I rubbed the eyepiece with the sleeve of my jacket. The formerly open water was now speared with a narrow bluff, much like the one I was standing on. Cloudy and indistinct but dry land, nonetheless, and in muted daylight no less, when all around us was night.
I started when a hand suddenly clutched the rocks from below. Carefully, up the newly appeared antler climbed a man, naked and soaking wet, scrambling from the water’s edge. He stopped at the top, shook sea water from his hands, and rubbed his face. He was handsome in a rugged sort of way, burly in build, with a powerful, square frame. The kind that comes from a lifetime of arduous labour, with strong shoulders and a single patch of hair in the centre of his flat chest. He ran his hands over his toned backside and down his hairy, sturdy legs, flicking water from them. He took a cloth from a pile of clothes by his feet and ran it quickly over his soft belly, down to the thick, black bush around his privates, causing his short, plump manhood to wobble as he worked.
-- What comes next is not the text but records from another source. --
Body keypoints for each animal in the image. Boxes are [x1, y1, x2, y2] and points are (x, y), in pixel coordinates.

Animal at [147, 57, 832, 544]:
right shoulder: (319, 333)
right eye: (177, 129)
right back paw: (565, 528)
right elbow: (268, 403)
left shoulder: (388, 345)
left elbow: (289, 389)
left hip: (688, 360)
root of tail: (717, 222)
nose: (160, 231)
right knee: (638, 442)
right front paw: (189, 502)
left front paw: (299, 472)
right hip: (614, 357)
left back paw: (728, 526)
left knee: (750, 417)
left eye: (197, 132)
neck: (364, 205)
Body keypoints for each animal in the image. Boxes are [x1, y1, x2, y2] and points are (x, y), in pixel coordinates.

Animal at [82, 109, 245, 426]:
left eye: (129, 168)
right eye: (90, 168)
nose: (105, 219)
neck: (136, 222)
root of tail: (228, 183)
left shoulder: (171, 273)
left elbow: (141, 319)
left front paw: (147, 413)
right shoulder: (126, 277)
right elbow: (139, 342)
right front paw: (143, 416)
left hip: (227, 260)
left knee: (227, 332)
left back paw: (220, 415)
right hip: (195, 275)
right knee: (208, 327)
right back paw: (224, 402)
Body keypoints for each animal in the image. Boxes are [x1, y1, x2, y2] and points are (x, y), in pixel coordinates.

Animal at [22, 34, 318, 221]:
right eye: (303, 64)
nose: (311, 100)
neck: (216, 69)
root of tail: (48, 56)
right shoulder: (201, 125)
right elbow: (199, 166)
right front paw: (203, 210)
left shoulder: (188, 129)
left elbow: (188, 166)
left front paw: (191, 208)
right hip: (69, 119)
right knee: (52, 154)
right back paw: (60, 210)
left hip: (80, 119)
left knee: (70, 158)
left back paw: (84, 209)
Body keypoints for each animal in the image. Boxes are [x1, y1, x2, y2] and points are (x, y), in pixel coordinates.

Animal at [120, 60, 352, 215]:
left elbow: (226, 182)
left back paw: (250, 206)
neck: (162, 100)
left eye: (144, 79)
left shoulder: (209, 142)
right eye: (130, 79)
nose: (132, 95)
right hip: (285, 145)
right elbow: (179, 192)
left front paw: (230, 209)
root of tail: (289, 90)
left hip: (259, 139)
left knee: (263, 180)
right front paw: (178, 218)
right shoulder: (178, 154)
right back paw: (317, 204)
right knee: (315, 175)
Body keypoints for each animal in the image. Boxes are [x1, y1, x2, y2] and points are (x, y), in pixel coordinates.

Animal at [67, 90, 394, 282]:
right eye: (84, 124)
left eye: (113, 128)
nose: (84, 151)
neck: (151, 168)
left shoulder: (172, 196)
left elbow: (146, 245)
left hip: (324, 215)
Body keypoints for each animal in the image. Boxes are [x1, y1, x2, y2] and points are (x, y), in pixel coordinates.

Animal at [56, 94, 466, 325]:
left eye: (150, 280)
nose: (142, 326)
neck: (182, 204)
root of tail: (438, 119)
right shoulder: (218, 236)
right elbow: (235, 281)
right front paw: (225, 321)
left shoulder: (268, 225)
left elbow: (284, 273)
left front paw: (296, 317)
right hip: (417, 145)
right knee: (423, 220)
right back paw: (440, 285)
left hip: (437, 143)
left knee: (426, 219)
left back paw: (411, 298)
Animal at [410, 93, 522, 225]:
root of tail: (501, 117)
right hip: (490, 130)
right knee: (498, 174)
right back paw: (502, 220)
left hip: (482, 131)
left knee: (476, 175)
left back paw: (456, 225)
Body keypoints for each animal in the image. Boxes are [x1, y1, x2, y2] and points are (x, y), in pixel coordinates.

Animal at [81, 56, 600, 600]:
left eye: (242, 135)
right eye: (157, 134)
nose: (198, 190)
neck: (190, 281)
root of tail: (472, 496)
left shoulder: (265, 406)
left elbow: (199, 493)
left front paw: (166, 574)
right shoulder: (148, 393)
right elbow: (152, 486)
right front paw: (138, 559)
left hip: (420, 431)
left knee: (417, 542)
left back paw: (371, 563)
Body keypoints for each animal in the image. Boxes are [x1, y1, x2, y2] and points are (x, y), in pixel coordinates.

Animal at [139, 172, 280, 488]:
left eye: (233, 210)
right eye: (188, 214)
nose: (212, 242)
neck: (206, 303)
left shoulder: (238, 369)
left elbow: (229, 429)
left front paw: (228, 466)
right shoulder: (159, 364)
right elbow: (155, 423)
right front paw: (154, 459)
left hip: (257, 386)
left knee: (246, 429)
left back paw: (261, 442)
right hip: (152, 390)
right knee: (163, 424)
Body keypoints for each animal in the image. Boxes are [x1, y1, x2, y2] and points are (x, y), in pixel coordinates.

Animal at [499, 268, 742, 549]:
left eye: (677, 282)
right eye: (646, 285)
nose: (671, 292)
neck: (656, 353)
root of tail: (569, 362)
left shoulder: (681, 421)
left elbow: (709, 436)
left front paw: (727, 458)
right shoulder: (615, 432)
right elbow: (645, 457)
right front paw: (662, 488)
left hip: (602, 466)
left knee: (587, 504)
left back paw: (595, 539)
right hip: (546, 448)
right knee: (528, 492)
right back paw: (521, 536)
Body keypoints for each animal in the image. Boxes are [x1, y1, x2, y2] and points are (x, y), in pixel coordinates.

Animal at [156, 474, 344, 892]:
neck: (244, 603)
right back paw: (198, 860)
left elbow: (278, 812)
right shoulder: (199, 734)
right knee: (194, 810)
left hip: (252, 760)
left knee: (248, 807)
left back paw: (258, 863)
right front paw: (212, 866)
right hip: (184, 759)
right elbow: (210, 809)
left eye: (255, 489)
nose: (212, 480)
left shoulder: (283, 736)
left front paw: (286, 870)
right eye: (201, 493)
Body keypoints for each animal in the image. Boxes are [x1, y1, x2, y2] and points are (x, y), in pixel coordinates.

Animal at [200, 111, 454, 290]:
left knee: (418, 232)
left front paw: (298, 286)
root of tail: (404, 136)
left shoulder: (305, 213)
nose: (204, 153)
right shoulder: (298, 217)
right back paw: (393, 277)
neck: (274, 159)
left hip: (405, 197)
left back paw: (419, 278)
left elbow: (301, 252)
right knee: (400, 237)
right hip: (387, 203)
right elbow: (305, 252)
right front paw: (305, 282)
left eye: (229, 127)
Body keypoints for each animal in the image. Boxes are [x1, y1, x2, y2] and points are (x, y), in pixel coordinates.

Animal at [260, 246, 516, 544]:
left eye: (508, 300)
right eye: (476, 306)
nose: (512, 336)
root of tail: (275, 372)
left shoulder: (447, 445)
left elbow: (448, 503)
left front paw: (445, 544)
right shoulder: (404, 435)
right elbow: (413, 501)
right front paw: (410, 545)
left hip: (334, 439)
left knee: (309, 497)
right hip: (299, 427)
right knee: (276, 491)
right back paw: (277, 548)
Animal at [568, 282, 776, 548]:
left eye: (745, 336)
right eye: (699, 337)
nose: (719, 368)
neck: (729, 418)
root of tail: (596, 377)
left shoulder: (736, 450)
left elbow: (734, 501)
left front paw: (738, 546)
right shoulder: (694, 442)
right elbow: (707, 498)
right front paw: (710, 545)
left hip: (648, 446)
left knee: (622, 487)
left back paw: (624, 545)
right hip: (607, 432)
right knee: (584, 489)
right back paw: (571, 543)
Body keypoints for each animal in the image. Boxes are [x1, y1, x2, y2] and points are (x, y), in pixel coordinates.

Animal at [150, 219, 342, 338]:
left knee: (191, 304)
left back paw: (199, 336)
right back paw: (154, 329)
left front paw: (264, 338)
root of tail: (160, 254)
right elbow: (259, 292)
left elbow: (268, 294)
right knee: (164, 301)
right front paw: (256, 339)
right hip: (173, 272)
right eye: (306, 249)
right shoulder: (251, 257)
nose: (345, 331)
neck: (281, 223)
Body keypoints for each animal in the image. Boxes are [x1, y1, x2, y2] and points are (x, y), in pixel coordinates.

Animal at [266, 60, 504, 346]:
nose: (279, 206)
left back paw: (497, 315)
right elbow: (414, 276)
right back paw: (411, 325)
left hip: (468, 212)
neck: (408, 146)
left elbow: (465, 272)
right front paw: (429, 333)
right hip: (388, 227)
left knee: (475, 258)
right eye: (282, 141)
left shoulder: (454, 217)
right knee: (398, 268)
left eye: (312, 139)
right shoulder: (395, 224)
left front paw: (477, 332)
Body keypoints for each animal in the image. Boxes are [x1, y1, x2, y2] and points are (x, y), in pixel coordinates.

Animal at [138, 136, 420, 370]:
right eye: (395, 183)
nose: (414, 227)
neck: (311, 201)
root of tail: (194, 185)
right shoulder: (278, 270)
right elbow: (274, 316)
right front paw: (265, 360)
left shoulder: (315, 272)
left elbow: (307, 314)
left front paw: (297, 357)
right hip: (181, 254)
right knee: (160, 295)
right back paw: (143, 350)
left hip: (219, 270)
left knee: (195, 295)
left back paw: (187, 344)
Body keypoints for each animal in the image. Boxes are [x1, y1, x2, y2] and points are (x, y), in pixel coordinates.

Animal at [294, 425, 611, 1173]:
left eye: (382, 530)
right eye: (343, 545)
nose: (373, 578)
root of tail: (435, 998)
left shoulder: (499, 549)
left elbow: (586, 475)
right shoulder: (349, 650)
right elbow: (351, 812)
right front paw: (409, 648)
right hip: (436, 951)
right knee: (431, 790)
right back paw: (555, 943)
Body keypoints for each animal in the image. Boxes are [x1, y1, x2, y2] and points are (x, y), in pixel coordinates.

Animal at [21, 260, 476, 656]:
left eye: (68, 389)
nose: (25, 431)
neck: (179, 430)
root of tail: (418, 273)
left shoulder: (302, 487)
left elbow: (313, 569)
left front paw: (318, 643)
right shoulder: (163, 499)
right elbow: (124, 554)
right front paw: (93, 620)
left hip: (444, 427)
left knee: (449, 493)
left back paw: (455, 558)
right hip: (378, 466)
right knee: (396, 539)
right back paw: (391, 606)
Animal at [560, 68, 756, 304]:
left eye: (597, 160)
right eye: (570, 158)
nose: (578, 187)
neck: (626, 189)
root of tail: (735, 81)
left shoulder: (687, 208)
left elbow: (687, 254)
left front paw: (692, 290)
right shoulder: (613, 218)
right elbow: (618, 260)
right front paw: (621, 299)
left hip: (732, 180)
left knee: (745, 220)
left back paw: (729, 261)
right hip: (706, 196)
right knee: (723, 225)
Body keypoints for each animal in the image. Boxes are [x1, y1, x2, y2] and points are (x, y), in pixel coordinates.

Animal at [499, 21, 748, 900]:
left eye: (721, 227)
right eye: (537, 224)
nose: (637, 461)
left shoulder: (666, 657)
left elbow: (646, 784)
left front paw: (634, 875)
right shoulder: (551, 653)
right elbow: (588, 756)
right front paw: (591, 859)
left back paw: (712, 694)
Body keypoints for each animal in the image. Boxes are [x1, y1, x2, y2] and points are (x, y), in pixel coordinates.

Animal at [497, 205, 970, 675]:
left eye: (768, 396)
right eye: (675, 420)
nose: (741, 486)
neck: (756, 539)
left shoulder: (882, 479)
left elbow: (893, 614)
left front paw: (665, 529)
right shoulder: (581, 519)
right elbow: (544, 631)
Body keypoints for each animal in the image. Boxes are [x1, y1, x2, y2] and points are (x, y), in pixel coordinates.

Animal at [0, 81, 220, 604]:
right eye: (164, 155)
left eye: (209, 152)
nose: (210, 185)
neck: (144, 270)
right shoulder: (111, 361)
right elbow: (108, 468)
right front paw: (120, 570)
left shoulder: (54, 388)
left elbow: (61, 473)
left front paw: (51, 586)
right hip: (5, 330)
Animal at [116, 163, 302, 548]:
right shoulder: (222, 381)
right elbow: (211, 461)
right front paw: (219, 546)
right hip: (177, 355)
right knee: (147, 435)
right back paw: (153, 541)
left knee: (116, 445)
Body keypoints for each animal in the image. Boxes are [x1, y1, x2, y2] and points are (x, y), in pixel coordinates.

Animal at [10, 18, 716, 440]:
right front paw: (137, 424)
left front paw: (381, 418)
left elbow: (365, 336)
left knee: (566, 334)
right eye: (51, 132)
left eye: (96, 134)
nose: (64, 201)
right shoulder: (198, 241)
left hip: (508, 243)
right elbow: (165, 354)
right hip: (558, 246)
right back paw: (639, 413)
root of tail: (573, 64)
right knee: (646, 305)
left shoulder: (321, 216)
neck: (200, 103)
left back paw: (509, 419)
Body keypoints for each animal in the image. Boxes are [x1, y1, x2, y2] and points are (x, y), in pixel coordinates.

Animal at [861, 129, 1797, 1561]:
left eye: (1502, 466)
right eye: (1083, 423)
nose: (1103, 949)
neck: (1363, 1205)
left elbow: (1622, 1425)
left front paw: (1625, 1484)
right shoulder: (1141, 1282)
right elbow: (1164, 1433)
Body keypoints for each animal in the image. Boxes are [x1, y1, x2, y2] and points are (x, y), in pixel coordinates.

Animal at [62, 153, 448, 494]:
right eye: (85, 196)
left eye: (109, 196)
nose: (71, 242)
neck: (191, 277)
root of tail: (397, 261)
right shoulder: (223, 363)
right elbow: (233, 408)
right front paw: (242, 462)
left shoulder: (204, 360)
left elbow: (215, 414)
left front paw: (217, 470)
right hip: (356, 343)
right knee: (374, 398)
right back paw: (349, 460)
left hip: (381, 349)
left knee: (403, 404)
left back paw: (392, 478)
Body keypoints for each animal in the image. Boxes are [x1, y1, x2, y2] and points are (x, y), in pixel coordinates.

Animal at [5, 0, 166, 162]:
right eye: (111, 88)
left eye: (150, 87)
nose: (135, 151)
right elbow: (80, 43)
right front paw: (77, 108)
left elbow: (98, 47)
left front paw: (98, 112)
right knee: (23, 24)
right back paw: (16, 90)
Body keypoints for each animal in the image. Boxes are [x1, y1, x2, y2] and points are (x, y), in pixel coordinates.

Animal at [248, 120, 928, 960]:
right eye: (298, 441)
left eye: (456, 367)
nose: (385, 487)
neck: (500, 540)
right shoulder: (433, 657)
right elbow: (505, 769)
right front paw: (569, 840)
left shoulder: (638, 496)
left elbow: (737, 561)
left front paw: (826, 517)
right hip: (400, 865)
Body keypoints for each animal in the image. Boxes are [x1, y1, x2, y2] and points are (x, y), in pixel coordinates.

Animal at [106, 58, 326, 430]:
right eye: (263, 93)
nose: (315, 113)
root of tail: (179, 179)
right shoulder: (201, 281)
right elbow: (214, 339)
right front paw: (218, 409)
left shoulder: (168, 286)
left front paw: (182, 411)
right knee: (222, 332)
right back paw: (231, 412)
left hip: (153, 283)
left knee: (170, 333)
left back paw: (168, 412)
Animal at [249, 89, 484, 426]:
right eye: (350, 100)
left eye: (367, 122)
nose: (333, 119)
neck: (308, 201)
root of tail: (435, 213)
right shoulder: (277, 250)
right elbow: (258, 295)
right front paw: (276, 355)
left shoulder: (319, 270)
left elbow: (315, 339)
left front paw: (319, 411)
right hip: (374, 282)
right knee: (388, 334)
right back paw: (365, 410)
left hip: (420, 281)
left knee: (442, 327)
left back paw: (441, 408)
He stooped to pick up something else, a pale blue cravat which he hung around his stout neck. Slowly, he came to realise he was not alone. He stood facing me, his hands resting on his hips. I couldn’t speak, I couldn’t even be sure that what I was seeing was real. He squinted at first, taking his time, time enough for me to make out the dimple in his chin and the grey in his temples, then he simply smiled and waved to me.
“What is it?”
I told Gaz to look quickly.
“I can’t see anything.”
I — gently— shoved him out of the way but sure enough, there was nothing to be seen.
“Was it Baines?”
“No,” I said. “I think it was the man who killed him.”